What the exercise asks: Copy out all the lines in the records that include the word "other".

(Dataset entries)

[Start of section]

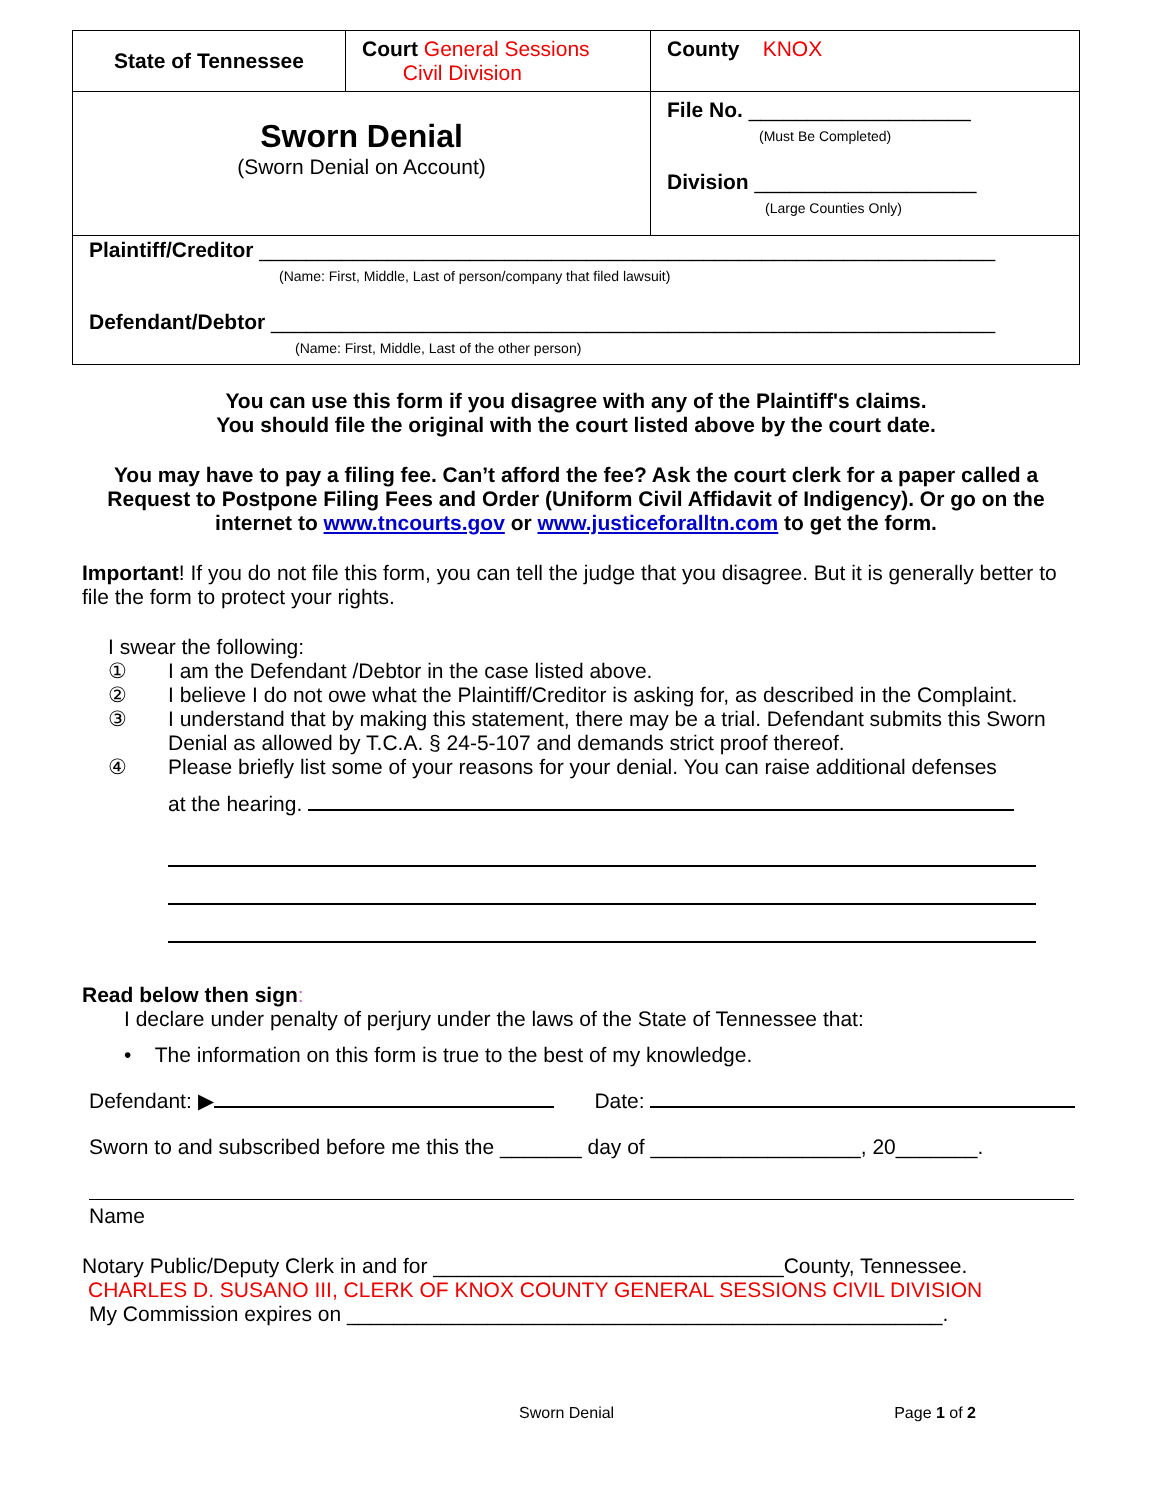| State of Tennessee | Court General Sessions Civil Division | County KNOX |
| Sworn Denial (Sworn Denial on Account) | | File No. ___________________ (Must Be Completed) Division ___________________ (Large Counties Only) |
| Plaintiff/Creditor _______________________________________________________________ (Name: First, Middle, Last of person/company that filed lawsuit) Defendant/Debtor ______________________________________________________________ (Name: First, Middle, Last of the other person) | | |
You can use this form if you disagree with any of the Plaintiff's claims.
You should file the original with the court listed above by the court date.
You may have to pay a filing fee. Can’t afford the fee? Ask the court clerk for a paper called a Request to Postpone Filing Fees and Order (Uniform Civil Affidavit of Indigency). Or go on the internet to www.tncourts.gov or www.justiceforalltn.com to get the form.
Important! If you do not file this form, you can tell the judge that you disagree. But it is generally better to file the form to protect your rights.
I swear the following:
① I am the Defendant /Debtor in the case listed above.
② I believe I do not owe what the Plaintiff/Creditor is asking for, as described in the Complaint.
③ I understand that by making this statement, there may be a trial. Defendant submits this Sworn Denial as allowed by T.C.A. § 24-5-107 and demands strict proof thereof.
④ Please briefly list some of your reasons for your denial. You can raise additional defenses
at the hearing.
Read below then sign:
I declare under penalty of perjury under the laws of the State of Tennessee that:
• The information on this form is true to the best of my knowledge.
Defendant: ▶ Date:
Sworn to and subscribed before me this the _______ day of __________________, 20_______.
Name
Notary Public/Deputy Clerk in and for ______________________________County, Tennessee.
CHARLES D. SUSANO III, CLERK OF KNOX COUNTY GENERAL SESSIONS CIVIL DIVISION
My Commission expires on ___________________________________________________.
Sworn Denial Page 1 of 2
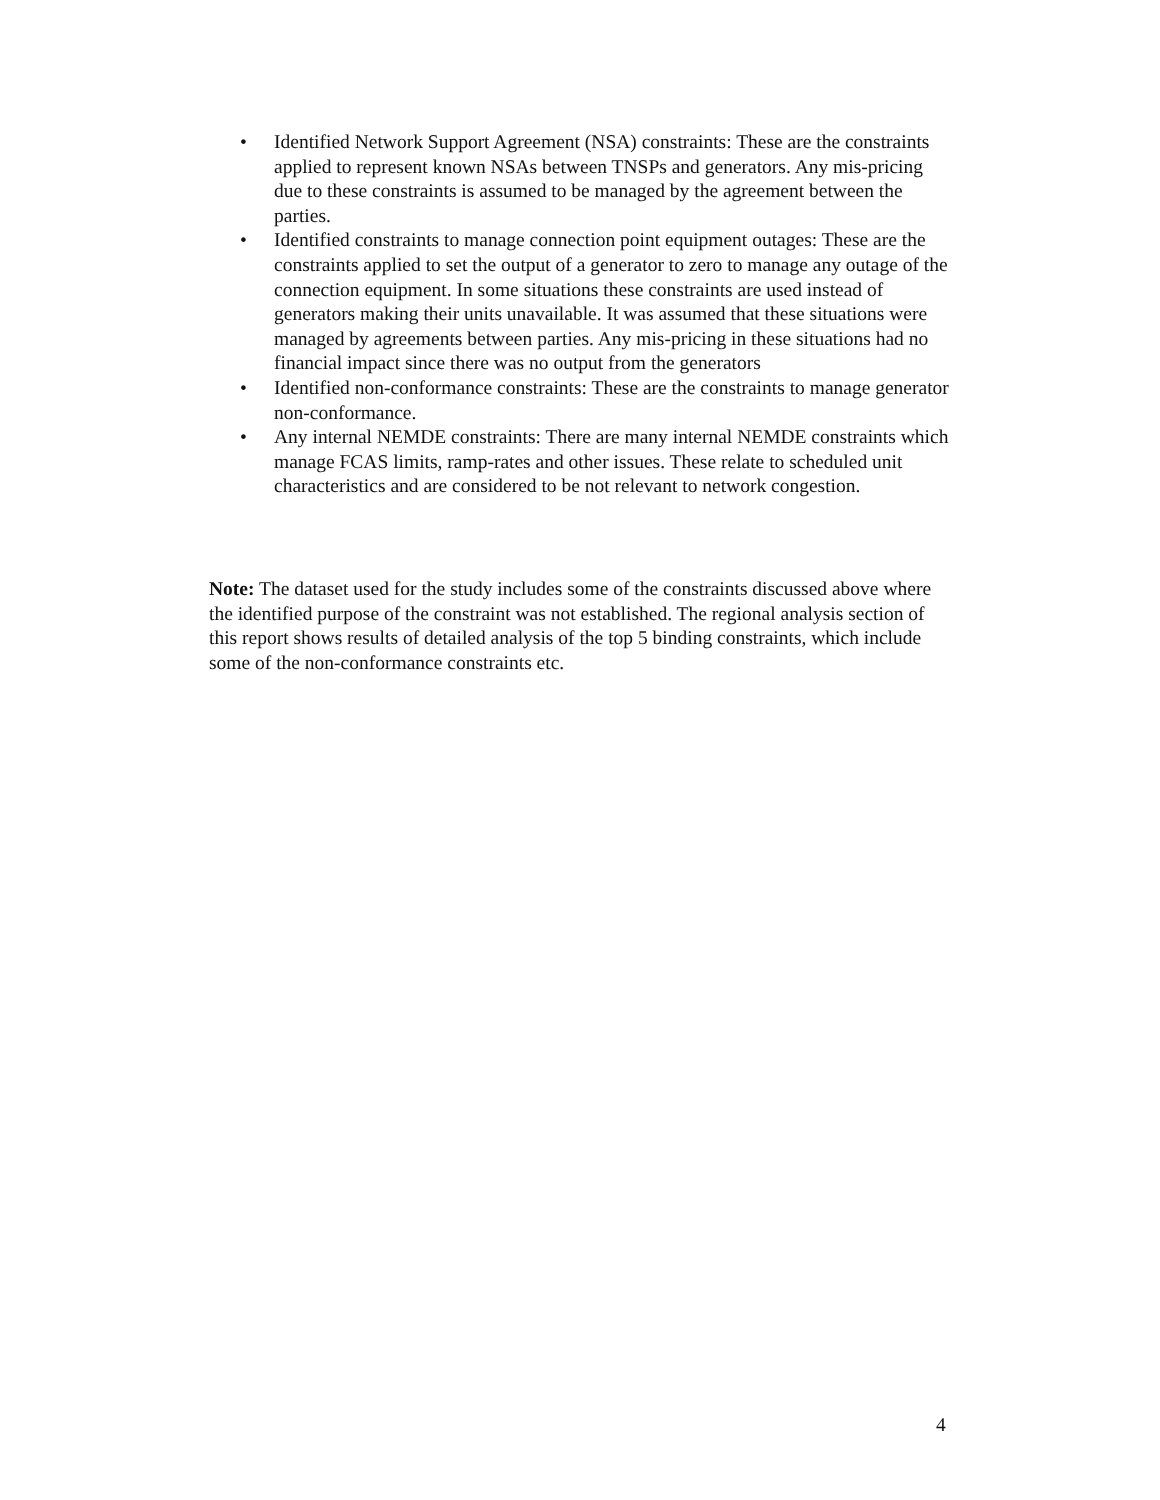• Identified Network Support Agreement (NSA) constraints: These are the constraints applied to represent known NSAs between TNSPs and generators. Any mis-pricing due to these constraints is assumed to be managed by the agreement between the parties.
• Identified constraints to manage connection point equipment outages: These are the constraints applied to set the output of a generator to zero to manage any outage of the connection equipment. In some situations these constraints are used instead of generators making their units unavailable. It was assumed that these situations were managed by agreements between parties. Any mis-pricing in these situations had no financial impact since there was no output from the generators
• Identified non-conformance constraints: These are the constraints to manage generator non-conformance.
• Any internal NEMDE constraints: There are many internal NEMDE constraints which manage FCAS limits, ramp-rates and other issues. These relate to scheduled unit characteristics and are considered to be not relevant to network congestion.
Note: The dataset used for the study includes some of the constraints discussed above where the identified purpose of the constraint was not established. The regional analysis section of this report shows results of detailed analysis of the top 5 binding constraints, which include some of the non-conformance constraints etc.
4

[End of section]

Answer box:
| Plaintiff/Creditor _______________________________________________________________ (Name: First, Middle, Last of person/company that filed lawsuit) Defendant/Debtor ______________________________________________________________ (Name: First, Middle, Last of the other person) | | |
• Any internal NEMDE constraints: There are many internal NEMDE constraints which manage FCAS limits, ramp-rates and other issues. These relate to scheduled unit characteristics and are considered to be not relevant to network congestion.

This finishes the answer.